Prove every Hausdorff topology on a finite set is discret.

[Hodgey8806]

Homework Statement

Prove that every Hausdorff topology on a finite set is discrete.
I'm trying to understand a proof of this, but it's throwing me off--here's why:

Homework Equations

To be Hausdorff means for any two distinct points, there exists disjoint neighborhoods for those points.
Also, any finite subset of a Hausdorff space is closed.

The Attempt at a Solution

Let a set X have n elements (I'll write it more formal later), but I'll denote them a 1,...,i,...,j,...n.
For each singleton element, we can write write it as:
{i} = $\bigcap$(X\{j}) s.t. j≠i.
And the set {i} is open because it's the intersection of open sets (X\{j}).

However, isn't that opposite of Hausdorff because both sets are finite subsets.

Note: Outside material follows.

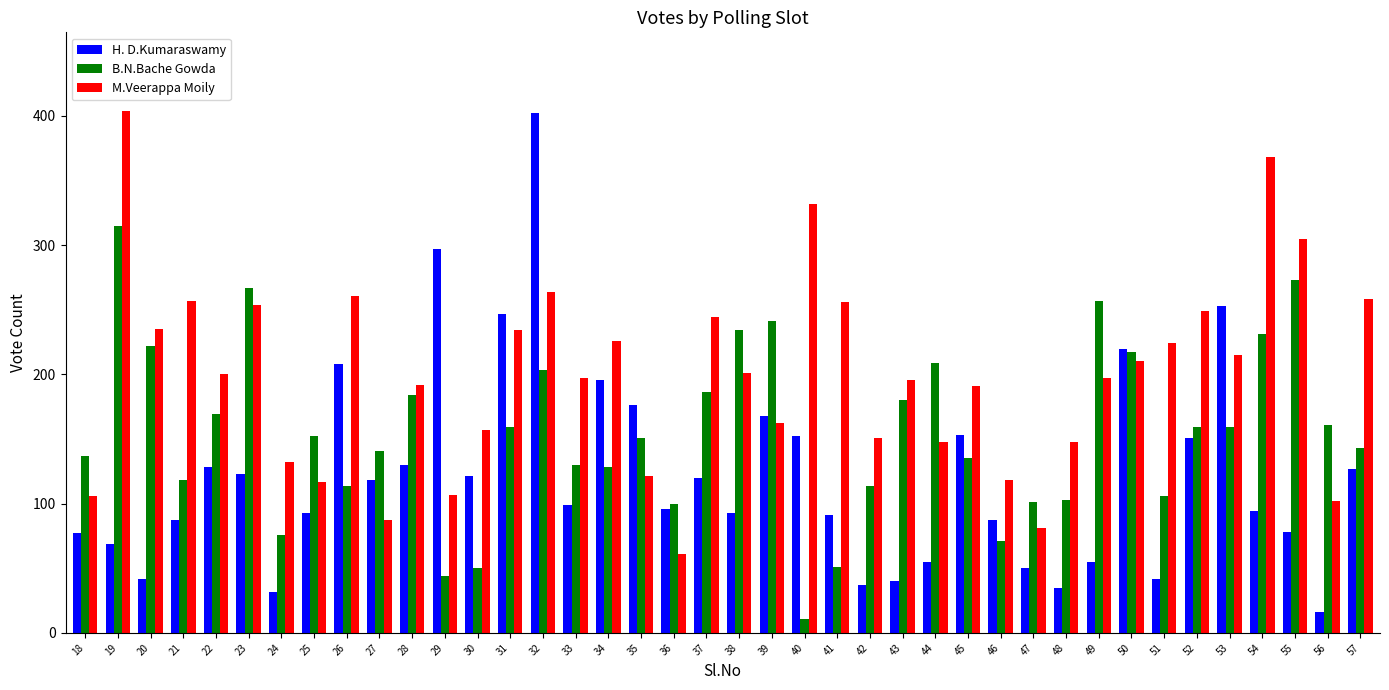

Is the value of B.N.Bache Gowda at 25 greater than the value of H. D.Kumaraswamy at 51?

Yes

Thank you in advance for your help.

 

[Dick]

{i} is closed, since it's a finite subset of a Hausdorff space. Now you've proved {i} is also open. So it's clopen. Doesn't that make it a discrete space?

 

[Hodgey8806]

Ah ok!

My book mentions that every subset of a discrete space is closed, but it doesn't explictly say that it is open when we first discussed them. It mentioned the topology is that every set is open...so I suppose it's implied.

Thank you!

 

[Dick]

Ah ok!

My book mentions that every subset of a discrete space is closed, but it doesn't explictly say that it is open when we first discussed them. It mentioned the topology is that every set is open...so I suppose it's implied.

Thank you!

Right. If every set S is closed then its complement is also closed. So S is also open.